--- What to do ---
The answer is every line of the records that holds the word "property", copied in full.

--- Machine-readable hardware designs ---
►

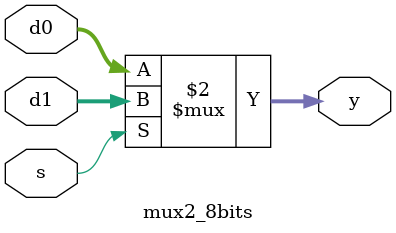
<source format=v>
module mux2_8bits (y, d0, d1, s); // 8bits 2-inut mux
	input [7:0] d0, d1;	//input d0, d1 
	input s; 				//selection
	output [7:0] y; 		//output
	
	//s = 0, select d0 / s = 1, select d1
	assign y = (s == 1'b0) ? d0 : d1; 
endmodule 
</source>
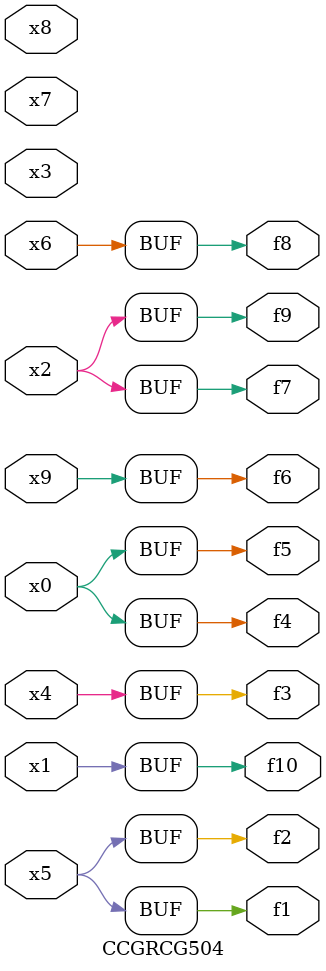
<source format=v>
module CCGRCG504(
	input x0, x1, x2, x3, x4, x5, x6, x7, x8, x9,
	output f1, f2, f3, f4, f5, f6, f7, f8, f9, f10
);
	assign f1 = x5;
	assign f2 = x5;
	assign f3 = x4;
	assign f4 = x0;
	assign f5 = x0;
	assign f6 = x9;
	assign f7 = x2;
	assign f8 = x6;
	assign f9 = x2;
	assign f10 = x1;
endmodule

</source>
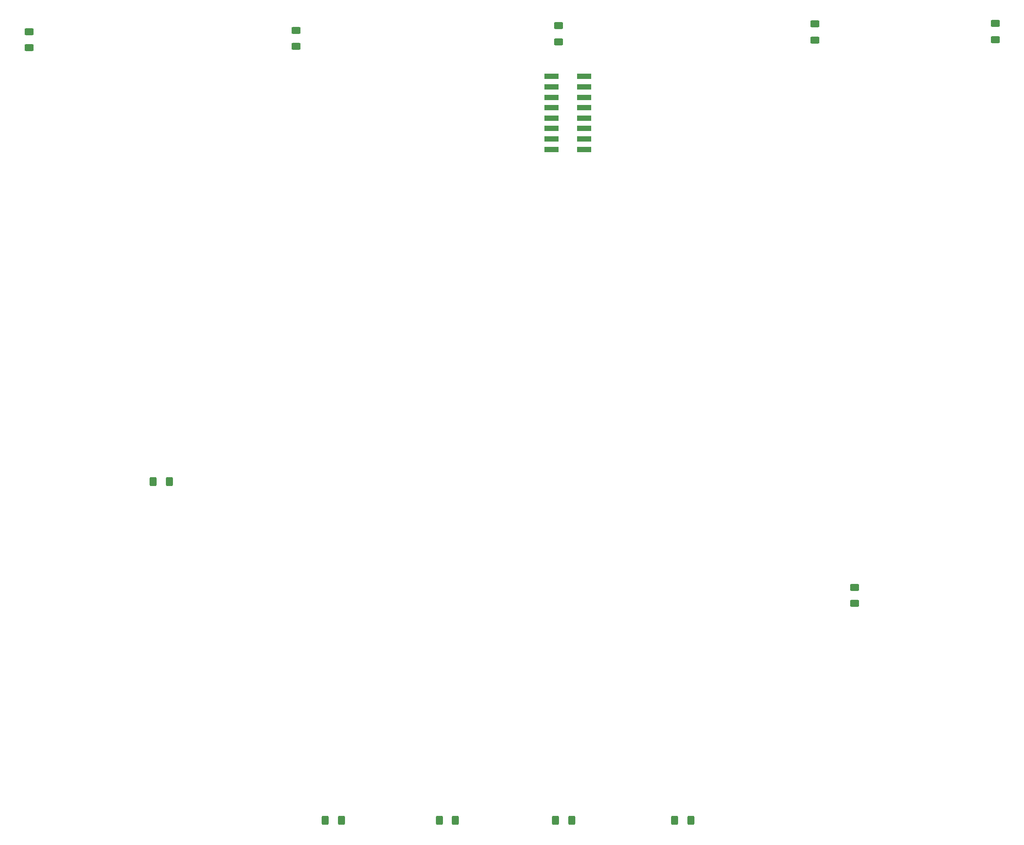
<source format=gbr>
%TF.GenerationSoftware,KiCad,Pcbnew,7.0.2-0*%
%TF.CreationDate,2023-11-13T20:51:24-05:00*%
%TF.ProjectId,Bridge System On Ramp,42726964-6765-4205-9379-7374656d204f,rev?*%
%TF.SameCoordinates,Original*%
%TF.FileFunction,Paste,Bot*%
%TF.FilePolarity,Positive*%
%FSLAX46Y46*%
G04 Gerber Fmt 4.6, Leading zero omitted, Abs format (unit mm)*
G04 Created by KiCad (PCBNEW 7.0.2-0) date 2023-11-13 20:51:24*
%MOMM*%
%LPD*%
G01*
G04 APERTURE LIST*
G04 Aperture macros list*
%AMRoundRect*
0 Rectangle with rounded corners*
0 $1 Rounding radius*
0 $2 $3 $4 $5 $6 $7 $8 $9 X,Y pos of 4 corners*
0 Add a 4 corners polygon primitive as box body*
4,1,4,$2,$3,$4,$5,$6,$7,$8,$9,$2,$3,0*
0 Add four circle primitives for the rounded corners*
1,1,$1+$1,$2,$3*
1,1,$1+$1,$4,$5*
1,1,$1+$1,$6,$7*
1,1,$1+$1,$8,$9*
0 Add four rect primitives between the rounded corners*
20,1,$1+$1,$2,$3,$4,$5,0*
20,1,$1+$1,$4,$5,$6,$7,0*
20,1,$1+$1,$6,$7,$8,$9,0*
20,1,$1+$1,$8,$9,$2,$3,0*%
G04 Aperture macros list end*
%ADD10RoundRect,0.250000X0.625000X-0.400000X0.625000X0.400000X-0.625000X0.400000X-0.625000X-0.400000X0*%
%ADD11RoundRect,0.250000X-0.400000X-0.625000X0.400000X-0.625000X0.400000X0.625000X-0.400000X0.625000X0*%
%ADD12RoundRect,0.250000X-0.625000X0.400000X-0.625000X-0.400000X0.625000X-0.400000X0.625000X0.400000X0*%
%ADD13R,2.750000X1.000000*%
G04 APERTURE END LIST*
D10*
%TO.C,R9*%
X171111000Y-5155300D03*
X171111000Y-2055300D03*
%TD*%
D11*
%TO.C,R4*%
X121360000Y-154940000D03*
X124460000Y-154940000D03*
%TD*%
D10*
%TO.C,R1*%
X205740000Y-5080000D03*
X205740000Y-1980000D03*
%TD*%
%TO.C,R8*%
X121920000Y-5500000D03*
X121920000Y-2400000D03*
%TD*%
D11*
%TO.C,R3*%
X99060000Y-154940000D03*
X102160000Y-154940000D03*
%TD*%
%TO.C,R2*%
X77190000Y-154940000D03*
X80290000Y-154940000D03*
%TD*%
D10*
%TO.C,R7*%
X71563400Y-6363700D03*
X71563400Y-3263700D03*
%TD*%
D11*
%TO.C,R6*%
X44170000Y-89890000D03*
X47270000Y-89890000D03*
%TD*%
D12*
%TO.C,R11*%
X178790000Y-110210000D03*
X178790000Y-113310000D03*
%TD*%
D10*
%TO.C,R10*%
X20320000Y-6630000D03*
X20320000Y-3530000D03*
%TD*%
D11*
%TO.C,R5*%
X144220000Y-154940000D03*
X147320000Y-154940000D03*
%TD*%
D13*
%TO.C,J2*%
X120626500Y-12136700D03*
X126876500Y-12136700D03*
X120626500Y-14136700D03*
X126876500Y-14136700D03*
X120626500Y-16136700D03*
X126876500Y-16136700D03*
X120626500Y-18136700D03*
X126876500Y-18136700D03*
X120626500Y-20136700D03*
X126876500Y-20136700D03*
X120626500Y-22136700D03*
X126876500Y-22136700D03*
X120626500Y-24136700D03*
X126876500Y-24136700D03*
X120626500Y-26136700D03*
X126876500Y-26136700D03*
%TD*%
M02*

</source>
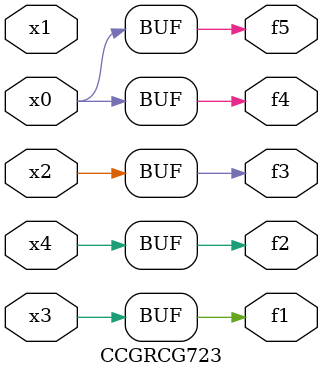
<source format=v>
module CCGRCG723(
	input x0, x1, x2, x3, x4,
	output f1, f2, f3, f4, f5
);
	assign f1 = x3;
	assign f2 = x4;
	assign f3 = x2;
	assign f4 = x0;
	assign f5 = x0;
endmodule

</source>
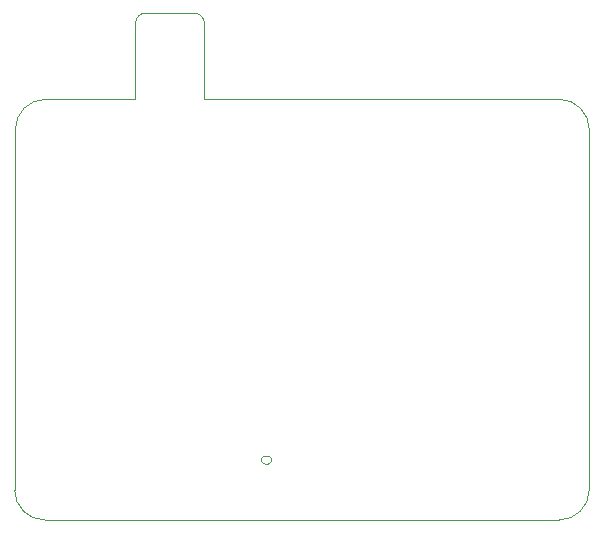
<source format=gbr>
%TF.GenerationSoftware,KiCad,Pcbnew,5.1.9*%
%TF.CreationDate,2021-02-12T16:46:07+00:00*%
%TF.ProjectId,watch2,77617463-6832-42e6-9b69-6361645f7063,rev?*%
%TF.SameCoordinates,Original*%
%TF.FileFunction,Profile,NP*%
%FSLAX46Y46*%
G04 Gerber Fmt 4.6, Leading zero omitted, Abs format (unit mm)*
G04 Created by KiCad (PCBNEW 5.1.9) date 2021-02-12 16:46:07*
%MOMM*%
%LPD*%
G01*
G04 APERTURE LIST*
%TA.AperFunction,Profile*%
%ADD10C,0.050000*%
%TD*%
%TA.AperFunction,Profile*%
%ADD11C,0.100000*%
%TD*%
G04 APERTURE END LIST*
D10*
X176593500Y-118237000D02*
G75*
G02*
X174053500Y-120777000I-2540000J0D01*
G01*
X130492500Y-120777000D02*
G75*
G02*
X127952500Y-118237000I0J2540000D01*
G01*
X128016000Y-87693500D02*
G75*
G02*
X130556000Y-85153500I2540000J0D01*
G01*
X174053500Y-85153500D02*
G75*
G02*
X176593500Y-87693500I0J-2540000D01*
G01*
X174053500Y-85153500D02*
X144018000Y-85153500D01*
X176593500Y-87693500D02*
X176593500Y-118237000D01*
X174053500Y-120777000D02*
X130492500Y-120777000D01*
X128016000Y-87693500D02*
X127952500Y-118237000D01*
X138176000Y-85153500D02*
X130556000Y-85153500D01*
X143129000Y-77851000D02*
G75*
G02*
X144018000Y-78740000I0J-889000D01*
G01*
X138176000Y-78740000D02*
G75*
G02*
X139065000Y-77851000I889000J0D01*
G01*
X139065000Y-77851000D02*
X143129000Y-77851000D01*
X144018000Y-78740000D02*
X144018000Y-85153500D01*
X138176000Y-78740000D02*
X138176000Y-85153500D01*
D11*
%TO.C,J1*%
X149148000Y-116012000D02*
X149398000Y-116012000D01*
X149398000Y-115382000D02*
X149148000Y-115382000D01*
X149148000Y-115382000D02*
G75*
G03*
X148833000Y-115697000I0J-315000D01*
G01*
X148833000Y-115697000D02*
G75*
G03*
X149148000Y-116012000I315000J0D01*
G01*
X149398000Y-116012000D02*
G75*
G03*
X149713000Y-115697000I0J315000D01*
G01*
X149713000Y-115697000D02*
G75*
G03*
X149398000Y-115382000I-315000J0D01*
G01*
%TD*%
M02*

</source>
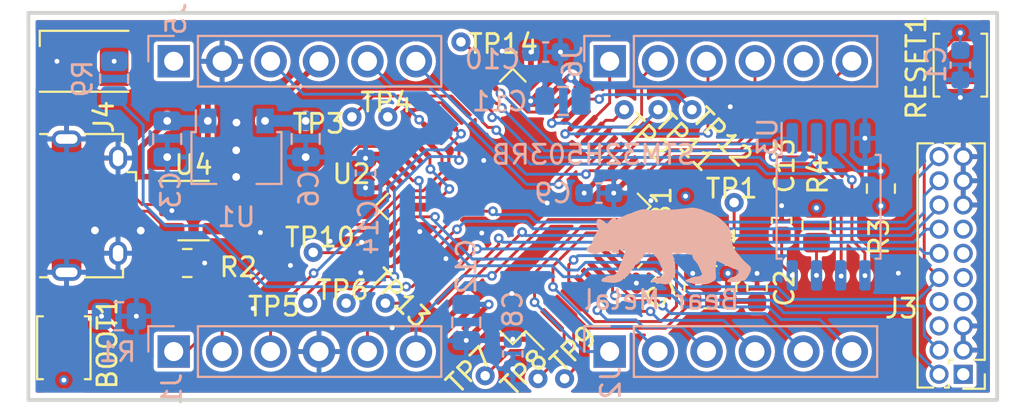
<source format=kicad_pcb>
(kicad_pcb (version 20221018) (generator pcbnew)

  (general
    (thickness 1.6)
  )

  (paper "A4")
  (layers
    (0 "F.Cu" mixed)
    (1 "In1.Cu" signal)
    (2 "In2.Cu" signal)
    (31 "B.Cu" mixed)
    (36 "B.SilkS" user "B.Silkscreen")
    (37 "F.SilkS" user "F.Silkscreen")
    (38 "B.Mask" user)
    (39 "F.Mask" user)
    (44 "Edge.Cuts" user)
    (45 "Margin" user)
    (46 "B.CrtYd" user "B.Courtyard")
    (47 "F.CrtYd" user "F.Courtyard")
  )

  (setup
    (stackup
      (layer "F.SilkS" (type "Top Silk Screen"))
      (layer "F.Mask" (type "Top Solder Mask") (thickness 0.01))
      (layer "F.Cu" (type "copper") (thickness 0.035))
      (layer "dielectric 1" (type "prepreg") (thickness 0.1) (material "FR4") (epsilon_r 4.5) (loss_tangent 0.02))
      (layer "In1.Cu" (type "copper") (thickness 0.035))
      (layer "dielectric 2" (type "core") (thickness 1.24) (material "FR4") (epsilon_r 4.5) (loss_tangent 0.02))
      (layer "In2.Cu" (type "copper") (thickness 0.035))
      (layer "dielectric 3" (type "prepreg") (thickness 0.1) (material "FR4") (epsilon_r 4.5) (loss_tangent 0.02))
      (layer "B.Cu" (type "copper") (thickness 0.035))
      (layer "B.Mask" (type "Bottom Solder Mask") (thickness 0.01))
      (layer "B.SilkS" (type "Bottom Silk Screen"))
      (copper_finish "None")
      (dielectric_constraints no)
    )
    (pad_to_mask_clearance 0)
    (pcbplotparams
      (layerselection 0x00010f0_ffffffff)
      (plot_on_all_layers_selection 0x0000000_00000000)
      (disableapertmacros false)
      (usegerberextensions false)
      (usegerberattributes true)
      (usegerberadvancedattributes true)
      (creategerberjobfile true)
      (dashed_line_dash_ratio 12.000000)
      (dashed_line_gap_ratio 3.000000)
      (svgprecision 4)
      (plotframeref false)
      (viasonmask false)
      (mode 1)
      (useauxorigin false)
      (hpglpennumber 1)
      (hpglpenspeed 20)
      (hpglpendiameter 15.000000)
      (dxfpolygonmode true)
      (dxfimperialunits true)
      (dxfusepcbnewfont true)
      (psnegative false)
      (psa4output false)
      (plotreference true)
      (plotvalue true)
      (plotinvisibletext false)
      (sketchpadsonfab false)
      (subtractmaskfromsilk false)
      (outputformat 1)
      (mirror false)
      (drillshape 0)
      (scaleselection 1)
      (outputdirectory "./")
    )
  )

  (net 0 "")
  (net 1 "+5V")
  (net 2 "GND")
  (net 3 "/VDDA")
  (net 4 "+3.3V")
  (net 5 "/PA9_TXD")
  (net 6 "/PA10_RXD")
  (net 7 "/nRESET")
  (net 8 "Net-(D1-A)")
  (net 9 "Net-(C11-Pad1)")
  (net 10 "Net-(C12-Pad1)")
  (net 11 "/VIN")
  (net 12 "/SWDIO")
  (net 13 "/SWCLK")
  (net 14 "unconnected-(J3-Pin_6-Pad6)")
  (net 15 "unconnected-(J3-Pin_7-Pad7)")
  (net 16 "unconnected-(J3-Pin_8-Pad8)")
  (net 17 "unconnected-(J3-Pin_9-Pad9)")
  (net 18 "unconnected-(J3-Pin_11-Pad11)")
  (net 19 "/TRACECK")
  (net 20 "unconnected-(J3-Pin_13-Pad13)")
  (net 21 "/TRACED0")
  (net 22 "/TRACED1")
  (net 23 "/TRACED2")
  (net 24 "/TRACED3")
  (net 25 "Net-(J4-ID)")
  (net 26 "/PC13")
  (net 27 "/PH1")
  (net 28 "/SPI1_SCK")
  (net 29 "/SPI1_NSS")
  (net 30 "/SPI1_MISO")
  (net 31 "/SPI1_MOSI")
  (net 32 "/CLK_8")
  (net 33 "/DAC_OUT1")
  (net 34 "/DAC_OUT2")
  (net 35 "/ADC_INP3")
  (net 36 "/OPAMP_VOUT")
  (net 37 "/ADC_INP4")
  (net 38 "/OPAMP_VINM")
  (net 39 "/OPAMP_VINP")
  (net 40 "/ADC_INP5")
  (net 41 "/PB2")
  (net 42 "/I3C2_SCL")
  (net 43 "/SPI2_NSS")
  (net 44 "/SPI2_SCK")
  (net 45 "/SPI2_MISO")
  (net 46 "/SPI2_MOSI")
  (net 47 "/PA15_RXD2")
  (net 48 "/PC10")
  (net 49 "/PB4_TXD2")
  (net 50 "/SW1")
  (net 51 "/I2C1_SCL")
  (net 52 "/I2C1_SDA")
  (net 53 "/NWP")
  (net 54 "/NHOLD")
  (net 55 "/PC14")
  (net 56 "/PC15")
  (net 57 "/I2C2_SCL")
  (net 58 "/I2C2_SDA")
  (net 59 "/I3C2_SDA")
  (net 60 "/PA0")
  (net 61 "/PA1")
  (net 62 "/PA2")
  (net 63 "Net-(J4-D-)")
  (net 64 "Net-(J4-D+)")
  (net 65 "/PA3")
  (net 66 "/PA8")
  (net 67 "/USB_N")
  (net 68 "/USB_P")
  (net 69 "/LED")

  (footprint "BearMetal:TestPoint_THTPad_D1.0mm_Drill0.5mm_min" (layer "F.Cu") (at 83.0072 51.181))

  (footprint "Button_Switch_SMD:SW_SPST_B3U-1000P" (layer "F.Cu") (at 67.9 63.3 90))

  (footprint "Connector_PinHeader_1.27mm:PinHeader_2x10_P1.27mm_Vertical" (layer "F.Cu") (at 115.062 64.6938 180))

  (footprint "Resistor_SMD:R_0805_2012Metric" (layer "F.Cu") (at 74.3712 58.8518 180))

  (footprint "BearMetal:TestPoint_THTPad_D1.0mm_Drill0.5mm_min" (layer "F.Cu") (at 89.9922 64.77))

  (footprint "BearMetal:TestPoint_THTPad_D1.0mm_Drill0.5mm_min" (layer "F.Cu") (at 88.7222 47.244))

  (footprint "Package_TO_SOT_SMD:SOT-23-6" (layer "F.Cu") (at 74.7 56.1))

  (footprint "BearMetal:TestPoint_THTPad_D1.0mm_Drill0.5mm_min" (layer "F.Cu") (at 94.1578 64.9224))

  (footprint "Connector_USB:USB_Micro-B_Amphenol_10118194_Horizontal" (layer "F.Cu") (at 69.342 55.84 -90))

  (footprint "BearMetal:TestPoint_THTPad_D1.0mm_Drill0.5mm_min" (layer "F.Cu") (at 82.7024 60.96))

  (footprint "Button_Switch_SMD:SW_SPST_B3U-1000P" (layer "F.Cu") (at 114.9096 48.4632 -90))

  (footprint "Oscillator:Oscillator_SMD_ECS_2520MV-xxx-xx-4Pin_2.5x2.0mm" (layer "F.Cu") (at 101.8 60.12 -90))

  (footprint "BearMetal:TestPoint_THTPad_D1.0mm_Drill0.5mm_min" (layer "F.Cu") (at 100.838 50.8))

  (footprint "Package_QFP:LQFP-64_10x10mm_P0.5mm" (layer "F.Cu") (at 91.44 55.88 135))

  (footprint "BearMetal:TestPoint_THTPad_D1.0mm_Drill0.5mm_min" (layer "F.Cu") (at 80.6958 60.96))

  (footprint "Capacitor_SMD:C_0603_1608Metric" (layer "F.Cu") (at 98.47 59.36 -135))

  (footprint "BearMetal:TestPoint_THTPad_D1.0mm_Drill0.5mm_min" (layer "F.Cu") (at 92.7608 64.9224))

  (footprint "BearMetal:TestPoint_THTPad_D1.0mm_Drill0.5mm_min" (layer "F.Cu") (at 99.06 50.8))

  (footprint "Capacitor_SMD:C_0603_1608Metric" (layer "F.Cu") (at 105.537 56.6166 90))

  (footprint "Capacitor_SMD:C_0805_2012Metric_Pad1.18x1.45mm_HandSolder" (layer "F.Cu") (at 100.5 56.38 -90))

  (footprint "Resistor_SMD:R_0805_2012Metric" (layer "F.Cu") (at 107.3658 56.8706 -90))

  (footprint "BearMetal:TestPoint_THTPad_D1.0mm_Drill0.5mm_min" (layer "F.Cu") (at 84.8868 51.181))

  (footprint "LED_SMD:LED_PLCC-2_3.4x3.0mm_KA" (layer "F.Cu") (at 69.0372 48.26))

  (footprint "Resistor_SMD:R_0805_2012Metric" (layer "F.Cu") (at 110.744 54.9421 90))

  (footprint "Capacitor_SMD:C_0603_1608Metric" (layer "F.Cu") (at 104.25 60.17 90))

  (footprint "BearMetal:TestPoint_THTPad_D1.0mm_Drill0.5mm_min" (layer "F.Cu") (at 103.0478 55.6768))

  (footprint "BearMetal:TestPoint_THTPad_D1.0mm_Drill0.5mm_min" (layer "F.Cu") (at 84.7598 60.96))

  (footprint "BearMetal:TestPoint_THTPad_D1.0mm_Drill0.5mm_min" (layer "F.Cu") (at 97.282 50.8))

  (footprint "BearMetal:TestPoint_THTPad_D1.0mm_Drill0.5mm_min" (layer "F.Cu") (at 80.9752 58.293))

  (footprint "Capacitor_SMD:C_0603_1608Metric" (layer "B.Cu") (at 93.1672 47.7774))

  (footprint "Capacitor_SMD:C_0603_1608Metric" (layer "B.Cu") (at 83.7184 54.1274 90))

  (footprint "Resistor_SMD:R_0805_2012Metric" (layer "B.Cu") (at 70.7898 61.6458))

  (footprint "Capacitor_SMD:C_0603_1608Metric" (layer "B.Cu") (at 114.9096 48.4632 -90))

  (footprint "Capacitor_SMD:C_0603_1608Metric" (layer "B.Cu") (at 95.96 55.18))

  (footprint "BearMetal:PinHeader_1x06_P2.54mm_Vertical__min" (layer "B.Cu") (at 73.66 63.5 -90))

  (footprint "Capacitor_SMD:C_0805_2012Metric" (layer "B.Cu") (at 80.58 52.34 -90))

  (footprint "BearMetal:PinHeader_1x06_P2.54mm_Vertical__min" (layer "B.Cu") (at 96.52 63.5 -90))

  (footprint "Package_TO_SOT_SMD:SOT-89-3" (layer "B.Cu") (at 76.95 53.34 -90))

  (footprint "BearMetal:BearMetalneg0.3" (layer "B.Cu") (at 99.5934 57.9628 180))

  (footprint "BearMetal:PinHeader_1x06_P2.54mm_Vertical__min" (layer "B.Cu") (at 96.52 48.26 -90))

  (footprint "BearMetal:PinHeader_1x06_P2.54mm_Vertical__min" (layer "B.Cu") (at 73.66 48.26 -90))

  (footprint "Package_SO:SOIC-8_5.23x5.23mm_P1.27mm" (layer "B.Cu") (at 108 55.9 -90))

  (footprint "Capacitor_SMD:C_0805_2012Metric" (layer "B.Cu") (at 94.0664 50.3428 180))

  (footprint "Capacitor_SMD:C_0603_1608Metric" (layer "B.Cu") (at 91.44 63.627 -90))

  (footprint "Resistor_SMD:R_0805_2012Metric" (layer "B.Cu") (at 70.5358 49.1744 -90))

  (footprint "Capacitor_SMD:C_0805_2012Metric" (layer "B.Cu") (at 89.0016 61.976 -90))

  (footprint "Capacitor_SMD:C_0805_2012Metric" (layer "B.Cu")
    (tstamp cf945e7c-5f09-471f-81b3-4dad7a323305)
    (at 73.32 52.34 -90)
    (descr "Capacitor SMD 0805 (2012 Metric), square (rectangular) end terminal, IPC_7351 nominal, (Body size source: IPC-SM-782 page 76, https://www.pcb-3d.com/wordpress/wp-content/uploads/ipc-sm-782a_amendment_1_and_2.pdf, https://docs.google.com/spreadsheets/d/1BsfQQcO9C6DZCsRaXUlFlo91Tg2WpOkGARC1WS5S8t0/edit?usp=sharing), generated with kicad-footprint-generator")
    (tags "capacitor")
    (property "Sheetfile" "H503.kicad_sch")
    (property "Sheetname" "")
    (property "ki_description" "Unpolarized capacitor")
    (property "ki_keywords" "cap capacitor")
    (path "/462badee-bf2d-434e-af25-dd421ddd2cd4")
    (attr smd)
    (fp_text reference "C3" (at 2.6764 -0.1876 90) (layer "B.Si
... [1178975 chars truncated]
</source>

◄

--- Result ---
    (property "Sheetfile" "H503.kicad_sch")
    (property "Sheetname" "")
    (property "ki_description" "Unpolarized capacitor")
    (property "ki_keywords" "cap capacitor")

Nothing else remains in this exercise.